フィッシャー家(Fisher Family)
拠点:アメリカ・サンフランシスコ)
職業:小売業(GAP)
収集分野:現代アート、写真
アートコレクターのドナルド・フィッシャーとドリス・フィッシャーは、アメリカ最大級の衣料品チェーンを展開するGAP(ギャップ)の創業者だ。2009年に81歳で亡くなったドナルドは当時40歳で、アパレル小売の経験はなかった(それまで小売企業の株を買ってはいたものの、家業の家具製造に従事していた)。小売業を始めたのは、当時ドナルドがリーバイスで自分に合うジーンズを見つけられないでいたという小さなことがきっかけだったという。夫妻の息子、ロバート・フィッシャーは35年以上GAPの経営に携わり、2004年にドナルドの後を継いで取締役会議長に就任した。

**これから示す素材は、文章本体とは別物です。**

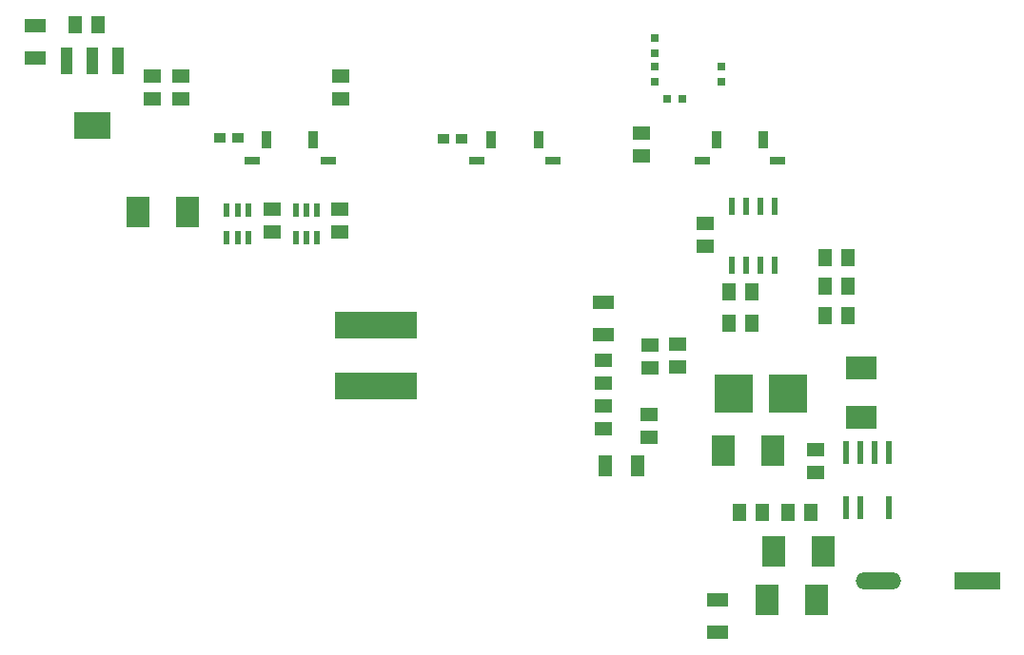
<source format=gtp>
G04 Layer_Color=8421504*
%FSLAX44Y44*%
%MOMM*%
G71*
G01*
G75*
%ADD12R,0.7500X0.8000*%
%ADD13R,0.8000X0.7500*%
%ADD14R,1.0000X0.9500*%
%ADD15R,1.6002X1.2700*%
%ADD16R,1.8500X1.3000*%
%ADD17R,3.3000X2.4000*%
%ADD18R,1.0000X2.4000*%
%ADD19R,1.2700X1.6002*%
%ADD20R,1.4500X0.8000*%
%ADD21R,0.9000X1.5000*%
%ADD23R,0.6000X1.2000*%
%ADD24R,0.6000X2.0000*%
%ADD25R,7.3500X2.4000*%
%ADD26R,3.5000X3.5000*%
%ADD27R,2.1590X2.7430*%
%ADD28R,2.7430X2.1590*%
%ADD29O,4.0640X1.5000*%
%ADD30R,4.0640X1.5000*%
%ADD31R,0.5080X1.5240*%
%ADD32R,1.3000X1.8500*%
D12*
X1109363Y1094673D02*
D03*
X1095863D02*
D03*
D13*
X1084833Y1123013D02*
D03*
Y1109513D02*
D03*
X1085087Y1135567D02*
D03*
Y1149067D02*
D03*
X1144269Y1123667D02*
D03*
Y1110167D02*
D03*
D14*
X713611Y1060129D02*
D03*
X697611D02*
D03*
X913127Y1059113D02*
D03*
X897127D02*
D03*
D15*
X663193Y1114993D02*
D03*
Y1094673D02*
D03*
X637793Y1114993D02*
D03*
Y1094673D02*
D03*
X1072895Y1044127D02*
D03*
Y1064447D02*
D03*
X805179Y1094419D02*
D03*
Y1114739D02*
D03*
X1227582Y761644D02*
D03*
Y781964D02*
D03*
X744728Y996594D02*
D03*
Y976274D02*
D03*
X804418Y996594D02*
D03*
Y976274D02*
D03*
X1080770Y854862D02*
D03*
Y875182D02*
D03*
X1039368Y861974D02*
D03*
Y841654D02*
D03*
X1080008Y793394D02*
D03*
Y813714D02*
D03*
X1105408Y875944D02*
D03*
Y855624D02*
D03*
X1129538Y983894D02*
D03*
Y963574D02*
D03*
X1039368Y801014D02*
D03*
Y821334D02*
D03*
D16*
X533145Y1130697D02*
D03*
Y1159697D02*
D03*
X1140460Y619636D02*
D03*
Y648636D02*
D03*
X1039114Y913326D02*
D03*
Y884326D02*
D03*
D17*
X584453Y1070753D02*
D03*
D18*
X561453Y1128753D02*
D03*
X584453Y1128753D02*
D03*
X607453Y1128753D02*
D03*
D19*
X589533Y1160713D02*
D03*
X569213D02*
D03*
X1236218Y901090D02*
D03*
X1256538D02*
D03*
X1203452Y726338D02*
D03*
X1223772D02*
D03*
X1160018Y726592D02*
D03*
X1180338D02*
D03*
X1151128Y894994D02*
D03*
X1171448D02*
D03*
X1236218Y928014D02*
D03*
X1256538D02*
D03*
X1171448Y922934D02*
D03*
X1151128D02*
D03*
X1236218Y953414D02*
D03*
X1256538D02*
D03*
D20*
X726439Y1039553D02*
D03*
X793901D02*
D03*
X994053D02*
D03*
X926591D02*
D03*
X1126743Y1039555D02*
D03*
X1194205D02*
D03*
D21*
X739113Y1058349D02*
D03*
X781125D02*
D03*
X981277D02*
D03*
X939265D02*
D03*
X1139417Y1058351D02*
D03*
X1181429D02*
D03*
D23*
X784454Y995886D02*
D03*
X774954D02*
D03*
X765454D02*
D03*
Y970886D02*
D03*
X774954D02*
D03*
X784454D02*
D03*
X722986D02*
D03*
X713486D02*
D03*
X703986D02*
D03*
Y995886D02*
D03*
X713486D02*
D03*
X722986D02*
D03*
D24*
X1255014Y730678D02*
D03*
X1267714D02*
D03*
X1293114D02*
D03*
X1255014Y779678D02*
D03*
X1267714D02*
D03*
X1280414D02*
D03*
X1293114D02*
D03*
D25*
X836930Y893288D02*
D03*
Y838788D02*
D03*
D26*
X1154608Y831764D02*
D03*
X1203608D02*
D03*
D27*
X1190750Y691286D02*
D03*
X1234950D02*
D03*
X1145538Y781202D02*
D03*
X1189738D02*
D03*
X1228598Y648614D02*
D03*
X1184398D02*
D03*
X669040Y993546D02*
D03*
X624840D02*
D03*
D28*
X1268222Y810918D02*
D03*
Y855118D02*
D03*
D29*
X1283716Y665124D02*
D03*
D30*
X1371346D02*
D03*
D31*
X1153668Y998499D02*
D03*
X1166368D02*
D03*
X1179068D02*
D03*
X1191768D02*
D03*
Y946429D02*
D03*
X1179068D02*
D03*
X1166368D02*
D03*
X1153668D02*
D03*
D32*
X1040848Y767994D02*
D03*
X1069848D02*
D03*
M02*

</source>
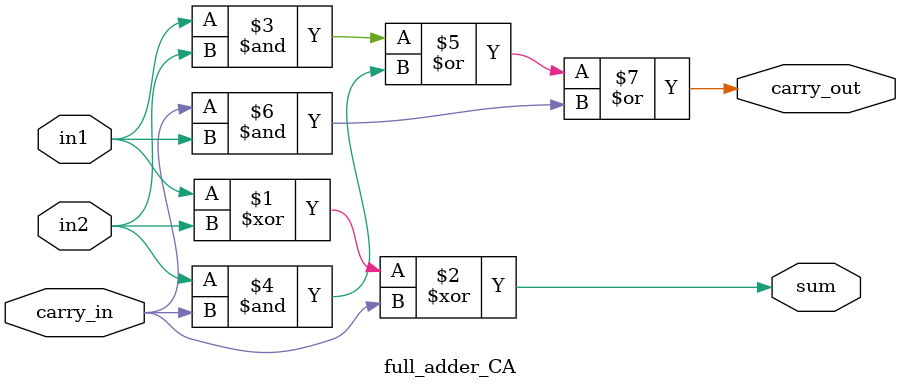
<source format=v>

module bcd_adder_4bit (
    sum,cout,in1,in2,cin, wire6
);
    input [3:0] in1, in2;
    input cin;
    output [3:0] sum;
    output cout;

    wire[3:0] wire1, wire10;
    wire wire2, wire3,wire4,wire5;

    output wire6;

    parallel_adder p1(wire1, wire2, in1, in2, cin);
    and a1(wire3, wire1[3], wire1[2]);
    and a2(wire4, wire1[3], wire1[1]);
    or o1(wire5, wire3, wire4);
    or o2(wire6, wire5, wire2);

    assign wire10[3]=1'b0;
    assign wire10[2]= wire6;
    assign wire10[1]= wire6;
    assign wire10[0]=1'b0;

    parallel_adder p2(sum, cout, wire1, wire10, cin);

endmodule
module parallel_adder (
    sum,carry_out,in1,in2,carry_in
);
    input [3:0] in1, in2;
    output [3:0]sum;
    output carry_out;
    input carry_in;
    wire [2:0] wire1;

    full_adder_CA f1(sum[0],wire1[0],in1[0],in2[0],carry_in);
    
    full_adder_CA f2(sum[1],wire1[1],in1[1],in2[1],wire1[0]);
    
    full_adder_CA f3(sum[2],wire1[2],in1[2],in2[2],wire1[1]);
    
    full_adder_CA f4(sum[3],carry_out,in1[3],in2[3],wire1[2]);

endmodule

module full_adder_CA(
    sum,carry_out,in1,in2,carry_in
);
input in1,in2, carry_in;
output sum, carry_out;
wire wire1, wire2, wire3;
assign sum=(in1^in2)^carry_in;
assign carry_out=(in1 & in2)|(in2 & carry_in)|(carry_in & in1);
endmodule
</source>
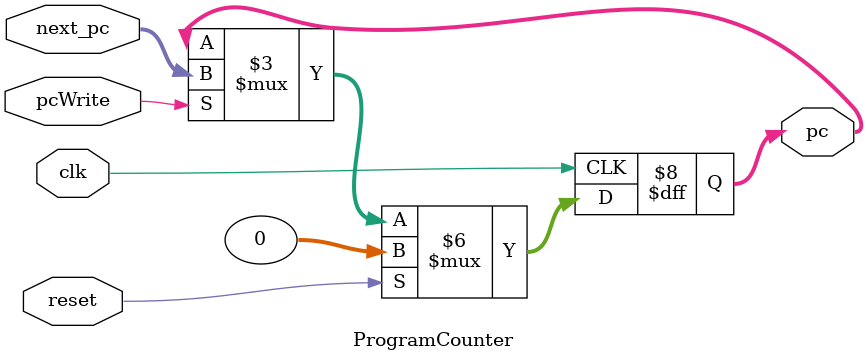
<source format=sv>
`timescale 1ns / 1ps


module ProgramCounter(
    input clk,
    input reset,
    input pcWrite,
    input [31:0] next_pc,
    output logic [31:0] pc = 0
    );
    
    always_ff @(posedge clk) begin
        if (reset)   pc <= 0;
        else if (pcWrite) pc <= next_pc;
    end
    
endmodule

</source>
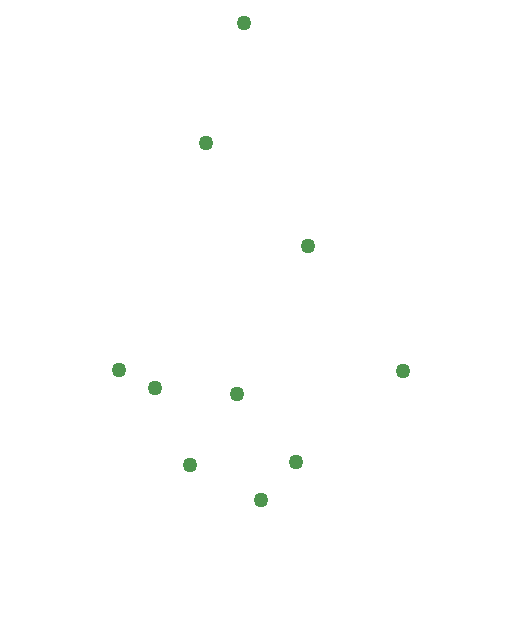
<source format=gbr>
%TF.GenerationSoftware,Altium Limited,Altium Designer,24.7.2 (38)*%
G04 Layer_Color=8388736*
%FSLAX43Y43*%
%MOMM*%
%TF.SameCoordinates,179ED5A7-1FD7-47B0-8EB6-D2B1FD869DB5*%
%TF.FilePolarity,Negative*%
%TF.FileFunction,Soldermask,Top*%
%TF.Part,Single*%
G01*
G75*
%TA.AperFunction,SMDPad,CuDef*%
%ADD10C,0.100*%
%TA.AperFunction,ViaPad*%
%ADD12C,1.270*%
D10*
X37997Y14841D02*
D03*
Y35841D02*
D03*
X17025Y56841D02*
D03*
X16997Y35841D02*
D03*
Y14841D02*
D03*
X58997Y56841D02*
D03*
Y14841D02*
D03*
Y35841D02*
D03*
D12*
X41997Y45341D02*
D03*
X36567Y64291D02*
D03*
X35951Y32841D02*
D03*
X31997Y26841D02*
D03*
X37997Y23841D02*
D03*
X40997Y27049D02*
D03*
X49997Y34800D02*
D03*
X29055Y33346D02*
D03*
X25997Y34841D02*
D03*
X33324Y54053D02*
D03*
%TF.MD5,7d2a3b054ed72f699f668fa5804c15c9*%
M02*

</source>
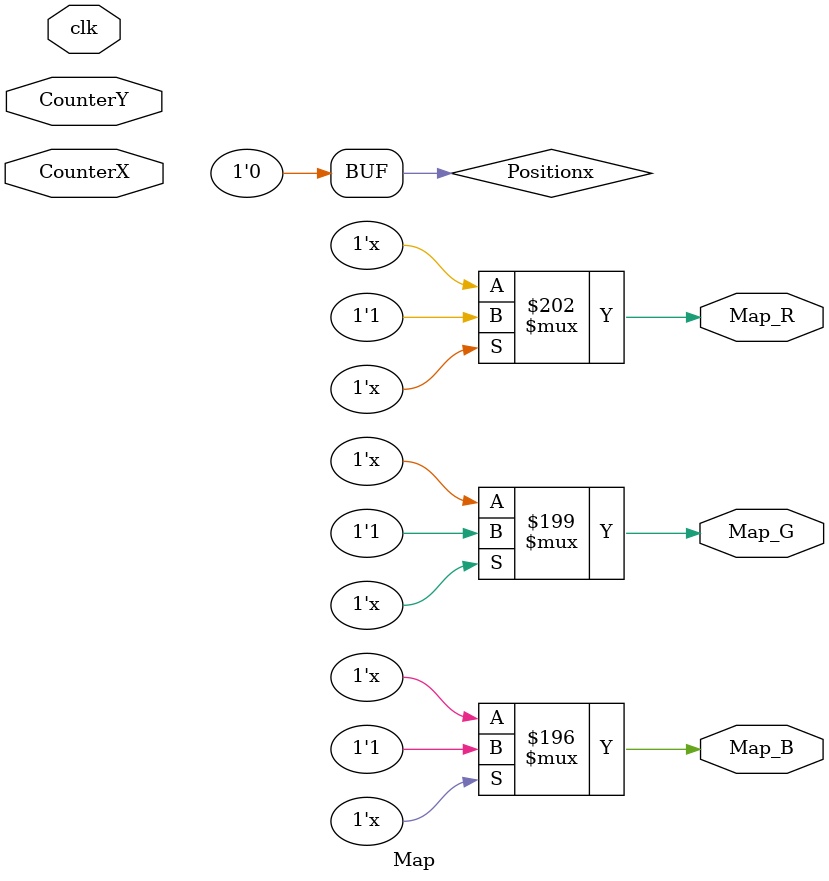
<source format=v>
`timescale 1ns / 1ps
module Map(clk,CounterX,CounterY,Map_R,Map_G,Map_B);
input [24:0]clk;
input [9:0] CounterX;
input [8:0] CounterY;
output reg Map_R,Map_G,Map_B;
reg Ground,Road,Border,block,g1;
reg [5:0] Positiony;
reg Positionx=0;
always @ (posedge clk[17])//32778
if (Positiony == 480) Positiony <= 0;
else  Positiony <= Positiony + 2; 

always @ (CounterX or CounterY)
begin


Ground <= ((CounterX>=0 && CounterX<=80 && CounterY>=0 && CounterY<=480) ||
			 (CounterX>=560 && CounterX<=640 && CounterY>=0 && CounterY<=480) );
Border <= ((CounterX>=80 && CounterX<=81 && CounterY>=0 && CounterY<=480 )
			||  (CounterX>=319 && CounterX<=320 && CounterY>=0 && CounterY<=480)
			||  (CounterX>=320 && CounterX<=321 && CounterY>=0 && CounterY<=480)
			||  (CounterX>=559 && CounterX<=560 && CounterY>=0 && CounterY<=480));
Road   <=(  (CounterX>=81 && CounterX <= 196 && CounterY>=0 && CounterY<=480)
			|| (CounterX>=204 && CounterX <= 319 && CounterY>=0 && CounterY<=480)
			|| (CounterX>=321 && CounterX <= 436 && CounterY>=0 && CounterY<=480)
			|| (CounterX>=444 && CounterX <= 559 && CounterY>=0 && CounterY<=480) ) ;
block  <= (( (CounterX>=196 && CounterX <= 204 )|| (CounterX>=436 && CounterX <= 444 ) )
			&&(( CounterY>=0+Positiony && CounterY<=20+Positiony)     ||(CounterY>=40+Positiony && CounterY<=60+Positiony)    ||( CounterY>=80+Positiony && CounterY<=100+Positiony)  
			||( CounterY>=120+Positiony &&CounterY<=140+Positiony)   ||( CounterY>=160+Positiony && CounterY<=180+Positiony)  ||( CounterY>=200+Positiony && CounterY<=220+Positiony) 
			||( CounterY>=240+Positiony && CounterY<=260+Positiony)  ||(CounterY>=280+Positiony && CounterY<=300+Positiony)   ||( CounterY>=320+Positiony && CounterY<=340+Positiony)  
			||( CounterY>=360+Positiony && CounterY<=380+Positiony)  ||( CounterY>=400+Positiony &&CounterY<=420+Positiony)   ||( CounterY>=440+Positiony && CounterY<=460+Positiony) ) ) ;

if((CounterX>=0) && (CounterX<=80))
			g1  <= ((((CounterX + (CounterY-Positiony/2))% 16 <= 5) ) && (CounterY >=0 ) && (CounterY<=480));
else if((CounterX>=559) && (CounterX<=640))
			g1  <= ((((CounterX + (CounterY-Positiony/2))% 16 <= 5) ) && (CounterY>=0) && (CounterY<=480));
else 
			g1<=0;
if(block==1)
	begin
	Map_R = 1;
	Map_G = 1;
	Map_B = 1;
	end
else
	begin
	Map_R = ( Road   )& ~Border;
	Map_G = ( Road |g1 )& ~Border ;
	Map_B = ( Road | block  ) & ~Border ;
	end

end

endmodule

</source>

ドナルドとドリスはアート収集を始めるにあたって、「2人とも気に入った作品以外は買わない」というシンプルな約束を交わしたという。また、息子のロバートは妻のランディとともに、すばらしい写真作品のコレクションを構築している。その写真コレクションを集めた展覧会が、2010年にサンフランシスコのピア24フォトグラフィーで開催されている。「ランディ&ボブ・フィッシャーのコレクションから」と題されたこの展覧会には、ウィリアム・エグルストン、ダイアン・アーバス、ウォーカー・エヴァンス、マン・レイをはじめ、高い評価を得ている数多くのアーティストの作品が展示された。
ロバートはサンフランシスコのラジオ局KQEDに、こう語っている。「1981年から一貫して写真を集めています。初めて買ったとき、20世紀の偉大なアーティストの1人だと誰もが認めるアーティストの作品を1200ドル(約17万円)で手に入れられるということを知って、すっかりはまってしまったのです」。ここで彼が話している偉大なアーティストとは、写真家のウォーカー・エヴァンスのことだ。
ロバートは、両親のコレクションが100年間の約束で貸し出されているサンフランシスコ近代美術館の理事会長も務めている。2016年に同美術館がリニューアルオープンした際のコレクション展には、1100点に及ぶフィッシャー夫妻のコレクションの約3分の1が含まれていた。これについては、サンフランシスコ・クロニクル紙の元評論家、チャールズ・デスマレイなどが、コレクションの長期貸与の取り決めについて十分な透明性が確保されていないとして批判している。
ドナルドとドリスは、厳選された一流アーティストの作品を掘り下げるように収集している。そのコレクションには、エルズワース・ケリー、アンディ・ウォーホル、アンゼルム・キーファー、ゲルハルト・リヒター、カール・アンドレ、フランク・ステラ、チャック・クローズ、フィリップ・ガストン(中・後期)、ブルース・ナウマン(ネオン作品)、ブライス・マーデン、アレクサンダー・カルダー、アンドレアス・グルスキー、ダン・フレイヴィン、ジグマー・ポルケ、アグネス・マーティンなどが含まれている。
注:記事中の円換算額は、US版ARTnewsで2022年版トップ200コレクターズが発表された2022年10月時点の為替レートによる。